Much of this centred around Indeed Ireland Operations. As we reported last year:

“In addition to the eight local Indeed subsidiaries established by the Dublin company to grow sales around Europe, in Singapore and in Mexico in previous years, the Irish office acquired the ‘full beneficial ownership’ of three more in large markets in July 2019: Canada, Australia and the mothership’s home nation of Japan itself.

‘These four units were previously held through the group’s UK unit (itself a subsidiary of Indeed Operations Ireland). As the Brexit transition period moved closer, Recruit went further in its use of Ireland as a conduit to control British assets: when it acquired Syft Online in May of last year and Blackstone Point in July, both recruitment platform providers in the UK, Indeed Ireland Operations was the entity conducting the transactions.

In simple terms, the company is now routing more of its international revenue through Dublin. And this has had a seismic impact on the finance of Indeed Ireland Operations.

The company’s revenues ebbed and flowed between 2017 and 2020, peaking at €756.9 million in 2019 before falling back to €623.9 million in 2020. However, last year it increased by 76 per cent to €1.09 billion. This shows the impact of the new group structure where the revenue from more markets is booked through Ireland.

According to the company:

“Revenue is generated primarily through online job advertising. Indeed invoices third-party customers for job advertisements on the Indeed platform. The company has also entered into reseller agreements with a number of fellow group companies in respect of the sale of job advertising services in their respective territories.”

The enhanced role had an impact on the company’s cost base. The company’s cost of sales had traditionally been very low but spiked to €45.8 million last year.

Meanwhile, administration expenses increased from €622 million in 2020 to €779.8 in 2021.

A big part of costs is headcount. Over the five-year period, you can see the company’s expansion in Ireland and what it has meant for headcount. Staff numbers were 676 in 2017, before rising to 1,242 last year. From its original international headquarters on St Stephen's Green, the firm's Dublin office have expanded to a larger block in the Docklands.

Interestingly, despite more business being booked in Ireland, headcount remained largely static between 2020 and 2021. The wages bill did increase, however. In 2020, the wages and salaries bill was €126 million. last year, the figure was €151.9 million. The numbers do not include pension costs or social costs. Based on these numbers, the average salary at the company in 2021 was €122,000.

This is before share-based payments are included. There were no payments in 2020, but staff were paid €6.1 million in share-based payments last year.

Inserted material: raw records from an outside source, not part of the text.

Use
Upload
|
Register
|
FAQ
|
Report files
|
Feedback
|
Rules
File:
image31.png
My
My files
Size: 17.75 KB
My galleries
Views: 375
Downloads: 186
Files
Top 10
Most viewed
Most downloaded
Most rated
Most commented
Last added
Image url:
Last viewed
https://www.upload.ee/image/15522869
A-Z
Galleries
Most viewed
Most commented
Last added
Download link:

The company’s profitability makes for interesting reading, and, until last year, largely reflected the company’s desire to invest on marketing and advertising. It made a €150 million pre-tax profit in 2019, before falling back to a €5.4 million pre-tax loss the following year. Last year, however, profits surged to €268.3 million.

This bumper profit led to a hefty €34 million tax charge last year. This was the most it paid over the five-year period under review. Back in 2018, it actually received a tax credit of €28.8 million, which the company said related to the recovery of a deferred tax asset of €29 million.

As the above two graphs, the 2021 profit has had a big effect on its balance sheet. Both retained earnings and its overall equity position have moved into a positive position for the first time in recent years.

Again, it is worth stressing that the company opted to make losses as part of an investment strategy.

As stated in its 2020 accounts: “The main driver of this negative net asset position is the significant spend on advertising and marketing which the company have committed to since 2013 as it expands its international operations.”

Nonetheless, the decision to restructure its business and root more of it in Ireland had a massive impact on its financial performance – and the amount that it contributes to the Exchequer.